The Minutemen’s seminal album Double Nickels on the Dime includes the song “The Big Foist,” which opens with the lyrics, “A richer understanding of what’s already

understood.”  These lyrics are called to mind (my mind, at least) on occasions such as the Treasury Department’s publication today of proposed regulations (“Proposed Regulations”) that clarify the definition of “investment-type property” for purposes of complying with the arbitrage yield restriction and rebate requirements set forth in Section 148 of the Internal Revenue Code.

As a general matter, if proceeds of a bond issue are reasonably expected to be used (or are intentionally used) to acquire “investment property” that has a materially higher yield than the yield of the bond issue, then the bond issue is comprised of taxable arbitrage bonds, rather than tax-exempt bonds.  Investment property includes, among other things, “investment-type property.”  The current regulations define investment-type property as any property “that is held principally as a passive vehicle for the production of income” and that is not a specifically defined type of investment property (i.e., securities, obligations, annuity contracts, and certain residential rental property for family units).  The Proposed Regulations make clear that investment-type property:

does not include real property or tangible personal property (for example, land, buildings, and equipment) that is used in furtherance of the public purposes for which the tax-exempt bonds are issued.  For example, investment-type property does not include a courthouse financed with governmental bonds or an eligible exempt facility under [Internal Revenue Code] section 142, such as a public road, financed with private activity bonds.
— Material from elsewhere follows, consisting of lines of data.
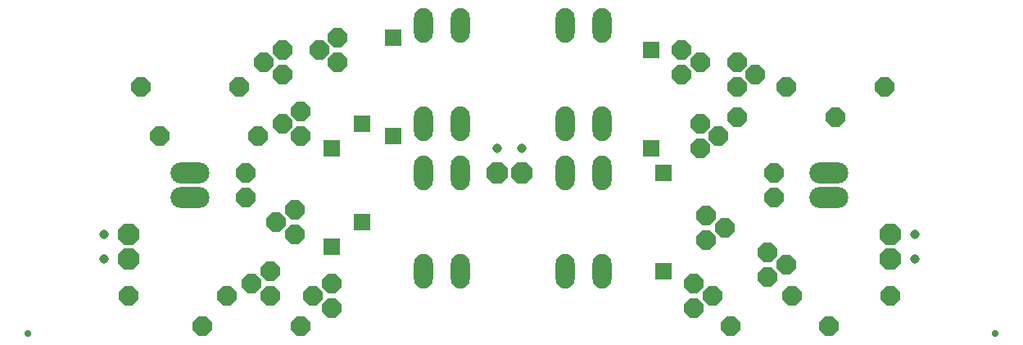
<source format=gbr>
G75*
G70*
%OFA0B0*%
%FSLAX24Y24*%
%IPPOS*%
%LPD*%
%AMOC8*
5,1,8,0,0,1.08239X$1,22.5*
%
%ADD10C,0.0288*%
%ADD11OC8,0.0768*%
%ADD12O,0.0768X0.1408*%
%ADD13OC8,0.0864*%
%ADD14C,0.0384*%
%ADD15O,0.1584X0.0864*%
%ADD16R,0.0672X0.0672*%
D10*
X003371Y002755D03*
X042741Y002755D03*
D11*
X038472Y004286D03*
X035972Y003036D03*
X034472Y004286D03*
X033472Y005036D03*
X034222Y005536D03*
X033472Y006036D03*
X031722Y007036D03*
X030972Y006536D03*
X030972Y007536D03*
X033722Y008286D03*
X033722Y009286D03*
X030722Y010286D03*
X031472Y010786D03*
X030722Y011286D03*
X032222Y011536D03*
X032222Y012786D03*
X032972Y013286D03*
X032222Y013786D03*
X030722Y013786D03*
X029972Y013286D03*
X029972Y014286D03*
X034222Y012786D03*
X036222Y011536D03*
X038222Y012786D03*
X030472Y004786D03*
X031222Y004286D03*
X030472Y003786D03*
X031972Y003036D03*
X015722Y003786D03*
X014972Y004286D03*
X015722Y004786D03*
X013222Y004286D03*
X012472Y004786D03*
X013222Y005286D03*
X011472Y004286D03*
X010472Y003036D03*
X007472Y004286D03*
X014222Y006786D03*
X013472Y007286D03*
X014222Y007786D03*
X012222Y008286D03*
X012222Y009286D03*
X012722Y010786D03*
X013722Y011286D03*
X014472Y011786D03*
X014472Y010786D03*
X011972Y012786D03*
X013722Y013286D03*
X012972Y013786D03*
X013722Y014286D03*
X015222Y014286D03*
X015972Y014786D03*
X015972Y013786D03*
X008722Y010786D03*
X007972Y012786D03*
X014472Y003036D03*
D12*
X019472Y005286D03*
X020972Y005286D03*
X025222Y005286D03*
X026722Y005286D03*
X026722Y009286D03*
X025222Y009286D03*
X020972Y009286D03*
X019472Y009286D03*
X019472Y011286D03*
X020972Y011286D03*
X025222Y011286D03*
X026722Y011286D03*
X026722Y015286D03*
X025222Y015286D03*
X020972Y015286D03*
X019472Y015286D03*
D13*
X022472Y009286D03*
X023472Y009286D03*
X038472Y006786D03*
X038472Y005786D03*
X007472Y005786D03*
X007472Y006786D03*
D14*
X006472Y006786D03*
X006472Y005786D03*
X022472Y010286D03*
X023472Y010286D03*
X039472Y006786D03*
X039472Y005786D03*
D15*
X035972Y008286D03*
X035972Y009286D03*
X009972Y009286D03*
X009972Y008286D03*
D16*
X015722Y006286D03*
X016972Y007286D03*
X015722Y010286D03*
X018222Y010786D03*
X016972Y011286D03*
X018222Y014786D03*
X028722Y014286D03*
X028722Y010286D03*
X029222Y009286D03*
X029222Y005286D03*
M02*

</source>
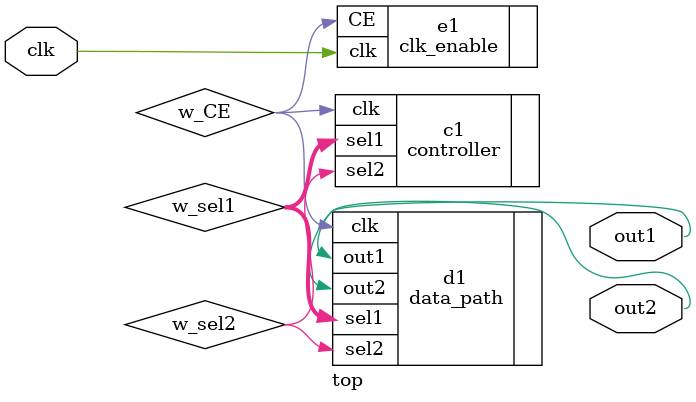
<source format=v>
module top(
	input clk,
	output out1,
	output out2
	);
	
	wire [5:0] w_sel1;
	wire w_sel2;
    wire w_CE;
	
	data_path d1(
        .clk(w_CE),
		.sel1(w_sel1),
		.sel2(w_sel2),
		.out1(out1),
		.out2(out2)
		);
		
	controller c1(
        .clk(w_CE),
		.sel1(w_sel1),
		.sel2(w_sel2)
		);
  
   clk_enable e1(
     .clk(clk),
     .CE(w_CE)
   );
endmodule
</source>
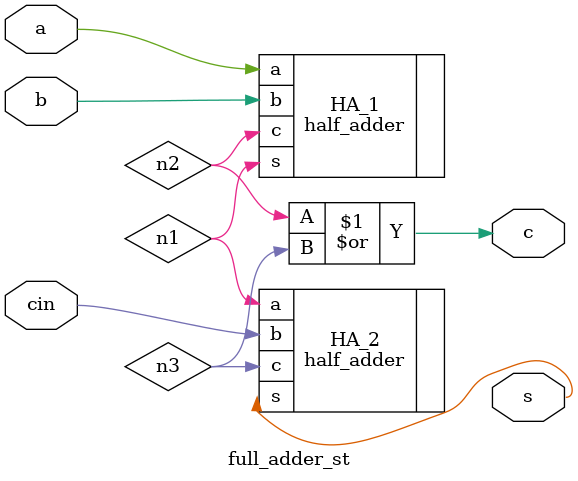
<source format=v>
module full_adder_st(s,c,a,b,cin);
input a, b, cin;
output s, c;
wire n1, n2, n3;

  half_adder HA_1(.a(a),.b(b),.s(n1),.c(n2));//It produces a "partial sum" (n1) and a "partial carry" (n2).//
  half_adder HA_2(.a(n1),.b(cin),.s(s),.c(n3));//It takes the partial sum (n1) and adds the incoming cin.//It also produces its own carry signal (n3).//
  or or_1(c,n2,n3);//If either the first addition produced a carry (n2) OR the second addition produced a carry (n3), the final carry-out c is set to 1.//

endmodule

</source>
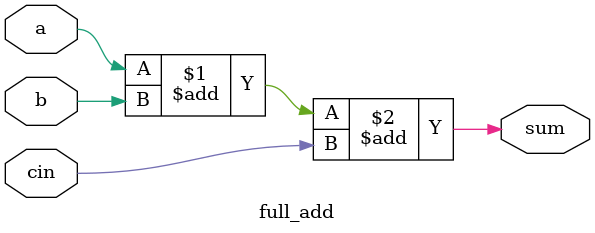
<source format=sv>
module full_add ( a , b , cin , sum );
    input a, b , cin;
    output sum;

    assign sum = a + b + cin; 
    
endmodule
</source>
This conclusion is obvious from the legislative history of Section 148, which Treasury cites in the preamble to the Proposed Regulations.  It’s also obvious from the canon of statutory and regulatory construction that a general item in a list must be read in light of the specific items that precede it.  Although an obvious conclusion, Treasury is to be commended both for allowing issuers of tax-exempt bonds to rely on the Proposed Regulations before they become final and for using an Oxford comma in the above-quoted parenthetical.[1]

If Treasury is inclined to publish proposed regulations to clarify that which is already clear, perhaps Treasury can provide guidance on whether tax-exempt bonds can be issued to advance refund taxable (but not tax-advantaged) bonds.


[1] Not using an Oxford comma?  You should.  You’d join the good company of my colleagues, Rob Lowe, and Neil deGrasse Tyson.  Had I not used an Oxford comma, you could be left with the impression that I work with Messrs. Lowe and deGrasse Tyson; the Oxford comma makes clear that I do not.  You’re welcome.